What do you notice about the number of dots on the cards? (Each card has twice as many as the card to its right.)

How many dots would the next card have if we carried on to the left? (32) The next…?

We can use these cards to make numbers by turning some of them face down and adding up the dots that are showing. Ask the children to make 6 (4-dot and 2-dot cards), then 15 (8-, 4-, 2- and 1-dot cards), then 21 (16, 4 and 1)…

Now try counting from zero onwards.

The rest of the class needs to look closely at how the cards change to see if they can see a pattern in how the cards flip (each card flips half as often as the one to its right). You may like to try this with more than one group.

When a binary number card is not showing, it is represented by a zero. When it is showing, it is represented by a one. This is the binary number system.

Ask the children to make 01001. What number is this in decimal?

What would 17 be in binary?

Try a few more until they understand the concept.

Make a binary table:

Cut out the cards on your sheet and lay them out with the 16-dot card on the left as shown here:

Make sure the cards are placed in exactly the same order.

Now flip the cards so exactly 5 dots show—keep your cards in the same order!-

represent this with a 0 when it’s blank and a 1 when there’s a number- so how do you write 5 in binary?
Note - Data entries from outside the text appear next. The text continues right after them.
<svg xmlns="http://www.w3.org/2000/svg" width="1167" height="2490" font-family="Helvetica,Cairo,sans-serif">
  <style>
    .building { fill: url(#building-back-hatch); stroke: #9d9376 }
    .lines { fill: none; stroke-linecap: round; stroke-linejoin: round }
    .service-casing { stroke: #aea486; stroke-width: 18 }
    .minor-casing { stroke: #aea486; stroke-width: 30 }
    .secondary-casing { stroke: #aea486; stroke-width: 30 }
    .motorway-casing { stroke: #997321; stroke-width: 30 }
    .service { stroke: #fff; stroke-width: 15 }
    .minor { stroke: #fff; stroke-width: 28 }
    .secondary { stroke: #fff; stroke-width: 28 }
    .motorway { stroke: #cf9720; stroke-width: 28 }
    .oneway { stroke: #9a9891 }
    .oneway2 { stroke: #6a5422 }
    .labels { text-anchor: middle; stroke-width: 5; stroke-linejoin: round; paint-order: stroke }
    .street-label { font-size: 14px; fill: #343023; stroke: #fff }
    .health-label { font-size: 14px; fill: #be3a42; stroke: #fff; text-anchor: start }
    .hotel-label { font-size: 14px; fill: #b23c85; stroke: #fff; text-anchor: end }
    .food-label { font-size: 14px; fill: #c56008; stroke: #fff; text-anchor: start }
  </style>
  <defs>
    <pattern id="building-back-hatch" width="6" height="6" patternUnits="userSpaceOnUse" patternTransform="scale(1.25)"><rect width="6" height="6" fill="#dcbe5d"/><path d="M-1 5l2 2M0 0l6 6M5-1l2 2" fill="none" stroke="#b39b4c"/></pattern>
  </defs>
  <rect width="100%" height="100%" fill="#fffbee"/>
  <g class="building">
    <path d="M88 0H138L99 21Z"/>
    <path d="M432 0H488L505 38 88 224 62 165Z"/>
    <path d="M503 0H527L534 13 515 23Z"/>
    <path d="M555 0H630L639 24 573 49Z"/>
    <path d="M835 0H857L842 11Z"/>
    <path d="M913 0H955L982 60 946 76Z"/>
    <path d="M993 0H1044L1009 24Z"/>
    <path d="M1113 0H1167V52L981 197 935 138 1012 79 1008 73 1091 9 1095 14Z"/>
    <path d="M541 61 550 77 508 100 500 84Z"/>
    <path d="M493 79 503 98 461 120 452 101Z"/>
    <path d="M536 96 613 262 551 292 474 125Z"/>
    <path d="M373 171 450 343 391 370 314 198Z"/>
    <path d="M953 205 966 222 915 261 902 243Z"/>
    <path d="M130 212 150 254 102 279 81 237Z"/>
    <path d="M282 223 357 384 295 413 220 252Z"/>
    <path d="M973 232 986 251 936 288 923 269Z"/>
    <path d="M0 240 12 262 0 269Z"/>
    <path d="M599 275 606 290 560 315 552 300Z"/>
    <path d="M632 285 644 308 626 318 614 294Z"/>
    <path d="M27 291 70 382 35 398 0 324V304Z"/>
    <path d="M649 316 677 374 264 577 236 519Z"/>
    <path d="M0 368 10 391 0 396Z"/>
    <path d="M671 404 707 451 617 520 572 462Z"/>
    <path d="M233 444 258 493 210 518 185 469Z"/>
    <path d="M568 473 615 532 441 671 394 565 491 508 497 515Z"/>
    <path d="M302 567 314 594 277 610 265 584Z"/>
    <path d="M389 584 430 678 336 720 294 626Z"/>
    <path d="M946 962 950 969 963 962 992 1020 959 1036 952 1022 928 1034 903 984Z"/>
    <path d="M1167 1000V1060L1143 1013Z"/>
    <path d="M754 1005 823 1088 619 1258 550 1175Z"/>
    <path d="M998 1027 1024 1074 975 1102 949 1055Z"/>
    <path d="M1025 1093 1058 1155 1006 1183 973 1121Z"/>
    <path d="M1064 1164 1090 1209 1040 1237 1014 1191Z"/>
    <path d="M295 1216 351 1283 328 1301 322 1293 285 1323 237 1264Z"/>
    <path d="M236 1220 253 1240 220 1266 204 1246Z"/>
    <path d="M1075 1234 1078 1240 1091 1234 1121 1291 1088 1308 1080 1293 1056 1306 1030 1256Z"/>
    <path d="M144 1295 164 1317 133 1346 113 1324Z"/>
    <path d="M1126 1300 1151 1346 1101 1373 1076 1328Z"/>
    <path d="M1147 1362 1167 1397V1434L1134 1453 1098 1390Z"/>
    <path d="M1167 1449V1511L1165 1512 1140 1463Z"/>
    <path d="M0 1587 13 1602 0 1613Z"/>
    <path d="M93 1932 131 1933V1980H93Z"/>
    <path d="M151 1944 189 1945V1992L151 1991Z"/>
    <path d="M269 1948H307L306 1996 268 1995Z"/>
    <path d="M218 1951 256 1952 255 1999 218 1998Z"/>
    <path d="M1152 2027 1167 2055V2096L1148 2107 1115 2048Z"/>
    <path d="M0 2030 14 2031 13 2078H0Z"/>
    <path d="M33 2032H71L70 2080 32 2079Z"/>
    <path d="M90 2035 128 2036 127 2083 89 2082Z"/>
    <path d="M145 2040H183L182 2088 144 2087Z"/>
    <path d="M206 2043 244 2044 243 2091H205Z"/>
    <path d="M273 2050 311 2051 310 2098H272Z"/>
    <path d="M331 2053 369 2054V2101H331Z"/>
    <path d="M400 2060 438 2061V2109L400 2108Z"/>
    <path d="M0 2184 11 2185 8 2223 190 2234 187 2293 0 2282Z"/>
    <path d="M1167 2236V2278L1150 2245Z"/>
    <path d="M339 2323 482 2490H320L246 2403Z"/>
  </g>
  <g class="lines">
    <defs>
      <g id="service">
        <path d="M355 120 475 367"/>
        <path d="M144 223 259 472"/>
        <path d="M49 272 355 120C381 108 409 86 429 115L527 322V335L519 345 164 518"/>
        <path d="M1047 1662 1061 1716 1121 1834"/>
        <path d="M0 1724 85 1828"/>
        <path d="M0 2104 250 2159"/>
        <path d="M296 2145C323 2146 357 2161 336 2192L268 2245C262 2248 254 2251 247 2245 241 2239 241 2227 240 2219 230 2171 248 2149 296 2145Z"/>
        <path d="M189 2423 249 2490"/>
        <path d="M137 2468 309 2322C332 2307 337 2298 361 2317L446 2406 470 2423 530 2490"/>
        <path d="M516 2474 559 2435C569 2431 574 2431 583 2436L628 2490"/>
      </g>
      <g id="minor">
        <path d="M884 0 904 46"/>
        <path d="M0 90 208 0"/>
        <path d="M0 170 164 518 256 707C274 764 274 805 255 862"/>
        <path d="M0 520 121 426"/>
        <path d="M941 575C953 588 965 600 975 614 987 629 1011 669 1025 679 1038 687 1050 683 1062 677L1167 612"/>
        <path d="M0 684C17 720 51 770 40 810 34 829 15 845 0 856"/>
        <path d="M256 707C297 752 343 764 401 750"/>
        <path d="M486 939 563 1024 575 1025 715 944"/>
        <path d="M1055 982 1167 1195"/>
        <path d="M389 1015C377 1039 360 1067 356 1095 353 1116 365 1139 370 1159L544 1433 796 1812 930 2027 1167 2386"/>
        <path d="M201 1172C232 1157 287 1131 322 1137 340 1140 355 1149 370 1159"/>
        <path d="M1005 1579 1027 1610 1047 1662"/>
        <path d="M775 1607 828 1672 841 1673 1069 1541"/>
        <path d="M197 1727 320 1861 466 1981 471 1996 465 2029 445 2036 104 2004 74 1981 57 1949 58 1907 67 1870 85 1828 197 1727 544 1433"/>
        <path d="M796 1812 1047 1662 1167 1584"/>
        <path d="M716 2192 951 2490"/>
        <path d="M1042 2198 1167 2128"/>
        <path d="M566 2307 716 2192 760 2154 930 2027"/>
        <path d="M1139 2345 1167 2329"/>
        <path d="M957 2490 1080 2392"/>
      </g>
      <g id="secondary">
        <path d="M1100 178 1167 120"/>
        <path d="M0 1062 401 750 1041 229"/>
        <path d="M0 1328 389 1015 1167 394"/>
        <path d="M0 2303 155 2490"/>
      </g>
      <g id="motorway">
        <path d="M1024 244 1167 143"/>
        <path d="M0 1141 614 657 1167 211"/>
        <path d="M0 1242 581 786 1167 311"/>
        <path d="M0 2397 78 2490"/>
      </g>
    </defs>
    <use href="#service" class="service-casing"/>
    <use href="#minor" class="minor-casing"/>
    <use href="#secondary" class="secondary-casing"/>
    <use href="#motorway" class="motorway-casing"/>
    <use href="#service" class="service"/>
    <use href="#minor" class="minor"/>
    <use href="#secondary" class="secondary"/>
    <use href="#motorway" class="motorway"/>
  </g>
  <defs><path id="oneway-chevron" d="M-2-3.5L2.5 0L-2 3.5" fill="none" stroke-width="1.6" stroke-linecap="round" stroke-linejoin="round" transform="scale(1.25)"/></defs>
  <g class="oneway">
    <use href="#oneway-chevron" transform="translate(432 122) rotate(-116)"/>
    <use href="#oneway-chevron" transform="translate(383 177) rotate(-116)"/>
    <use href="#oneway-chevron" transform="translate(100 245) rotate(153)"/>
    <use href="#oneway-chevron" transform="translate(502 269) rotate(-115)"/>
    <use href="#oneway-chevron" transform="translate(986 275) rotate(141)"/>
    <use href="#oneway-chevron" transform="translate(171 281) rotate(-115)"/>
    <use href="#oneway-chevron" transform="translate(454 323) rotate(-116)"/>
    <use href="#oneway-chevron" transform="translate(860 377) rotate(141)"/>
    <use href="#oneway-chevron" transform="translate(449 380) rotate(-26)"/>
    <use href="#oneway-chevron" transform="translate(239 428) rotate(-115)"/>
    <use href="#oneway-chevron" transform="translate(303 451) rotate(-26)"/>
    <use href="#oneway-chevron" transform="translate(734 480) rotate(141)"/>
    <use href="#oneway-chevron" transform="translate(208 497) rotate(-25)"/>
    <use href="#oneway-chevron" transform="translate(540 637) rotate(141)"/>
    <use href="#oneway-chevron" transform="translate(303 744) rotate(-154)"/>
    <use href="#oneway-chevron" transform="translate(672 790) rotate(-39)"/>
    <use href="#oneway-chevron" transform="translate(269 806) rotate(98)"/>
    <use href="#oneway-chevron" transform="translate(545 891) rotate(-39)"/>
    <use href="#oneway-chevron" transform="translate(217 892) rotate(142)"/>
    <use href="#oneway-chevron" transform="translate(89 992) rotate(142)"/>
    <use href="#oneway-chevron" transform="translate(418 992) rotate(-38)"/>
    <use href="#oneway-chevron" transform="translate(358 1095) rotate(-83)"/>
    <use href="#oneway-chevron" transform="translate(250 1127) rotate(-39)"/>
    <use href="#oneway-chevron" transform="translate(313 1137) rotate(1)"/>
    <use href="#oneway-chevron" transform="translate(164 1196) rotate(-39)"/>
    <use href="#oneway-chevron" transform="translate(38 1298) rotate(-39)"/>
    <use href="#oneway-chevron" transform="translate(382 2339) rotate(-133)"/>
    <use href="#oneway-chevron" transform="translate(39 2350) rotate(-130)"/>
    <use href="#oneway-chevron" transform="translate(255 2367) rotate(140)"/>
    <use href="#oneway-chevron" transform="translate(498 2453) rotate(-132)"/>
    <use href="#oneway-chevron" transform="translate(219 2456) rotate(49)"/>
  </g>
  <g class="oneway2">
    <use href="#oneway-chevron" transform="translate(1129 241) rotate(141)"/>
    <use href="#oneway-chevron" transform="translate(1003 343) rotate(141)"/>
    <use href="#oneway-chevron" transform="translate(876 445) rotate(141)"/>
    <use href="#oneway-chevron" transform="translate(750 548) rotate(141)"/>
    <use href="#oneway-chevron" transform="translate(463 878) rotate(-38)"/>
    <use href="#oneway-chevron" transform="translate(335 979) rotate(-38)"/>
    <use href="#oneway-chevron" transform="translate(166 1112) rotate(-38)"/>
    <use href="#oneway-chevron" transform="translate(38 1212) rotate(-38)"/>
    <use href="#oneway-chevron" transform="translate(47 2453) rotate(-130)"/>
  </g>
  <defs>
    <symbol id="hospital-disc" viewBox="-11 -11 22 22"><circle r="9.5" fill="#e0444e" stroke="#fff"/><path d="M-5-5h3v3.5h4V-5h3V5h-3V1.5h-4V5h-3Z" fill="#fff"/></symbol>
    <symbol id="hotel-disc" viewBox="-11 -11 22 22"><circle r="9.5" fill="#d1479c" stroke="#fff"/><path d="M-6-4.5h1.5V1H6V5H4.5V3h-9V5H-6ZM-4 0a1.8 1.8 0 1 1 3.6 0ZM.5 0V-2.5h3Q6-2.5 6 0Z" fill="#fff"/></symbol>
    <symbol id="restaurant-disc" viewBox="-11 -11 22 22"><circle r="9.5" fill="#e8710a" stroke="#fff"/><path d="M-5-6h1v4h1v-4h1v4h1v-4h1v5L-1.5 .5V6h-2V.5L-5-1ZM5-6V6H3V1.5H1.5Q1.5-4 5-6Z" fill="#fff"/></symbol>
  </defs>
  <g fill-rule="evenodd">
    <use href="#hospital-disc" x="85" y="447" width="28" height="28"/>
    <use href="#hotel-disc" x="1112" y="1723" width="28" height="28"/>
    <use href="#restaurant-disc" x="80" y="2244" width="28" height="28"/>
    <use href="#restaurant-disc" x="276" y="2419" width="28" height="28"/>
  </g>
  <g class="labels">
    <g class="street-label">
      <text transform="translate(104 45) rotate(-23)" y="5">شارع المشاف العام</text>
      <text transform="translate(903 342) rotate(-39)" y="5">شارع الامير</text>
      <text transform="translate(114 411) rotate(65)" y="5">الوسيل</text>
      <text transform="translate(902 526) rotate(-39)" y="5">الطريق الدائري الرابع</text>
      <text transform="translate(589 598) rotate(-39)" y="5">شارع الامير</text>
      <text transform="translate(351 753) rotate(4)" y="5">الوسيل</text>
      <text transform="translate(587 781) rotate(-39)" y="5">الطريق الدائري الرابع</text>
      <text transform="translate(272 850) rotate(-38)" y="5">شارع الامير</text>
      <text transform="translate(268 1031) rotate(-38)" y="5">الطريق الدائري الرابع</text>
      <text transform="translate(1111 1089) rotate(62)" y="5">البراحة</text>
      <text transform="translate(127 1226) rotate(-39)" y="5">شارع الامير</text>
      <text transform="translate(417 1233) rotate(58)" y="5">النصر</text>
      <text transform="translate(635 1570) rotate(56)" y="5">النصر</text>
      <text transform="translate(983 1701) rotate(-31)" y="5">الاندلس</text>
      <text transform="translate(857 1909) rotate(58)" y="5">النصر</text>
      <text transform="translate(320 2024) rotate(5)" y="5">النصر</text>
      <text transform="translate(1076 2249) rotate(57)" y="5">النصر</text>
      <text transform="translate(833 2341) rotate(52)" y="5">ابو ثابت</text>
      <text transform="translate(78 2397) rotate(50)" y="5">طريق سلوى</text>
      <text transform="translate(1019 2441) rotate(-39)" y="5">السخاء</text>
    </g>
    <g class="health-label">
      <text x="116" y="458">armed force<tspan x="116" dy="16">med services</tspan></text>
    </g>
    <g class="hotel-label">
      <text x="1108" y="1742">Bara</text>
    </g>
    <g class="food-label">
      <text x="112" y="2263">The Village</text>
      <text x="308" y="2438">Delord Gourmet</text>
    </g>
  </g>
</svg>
Find out how to get 3, 12, 19.

Is there more than one way to get any number?

What is the biggest number you can make? What is the smallest? Is there any number you can’t make between the smallest and biggest numbers?

Extra for Experts: Try making the numbers 1, 2, 3, 4 in order. Can you work out a logical and reliable method of flipping the cards to increase any number by one?

Binary decoding game- http://games.penjee.com/binary-numbers-game/

Next level up- http://games.penjee.com/binary-bonanza/

**Goal Reflection:**

What are some interesting things you noticed about the binary counting system?

What are the advantages and disadvantages of using binary?

Share reflections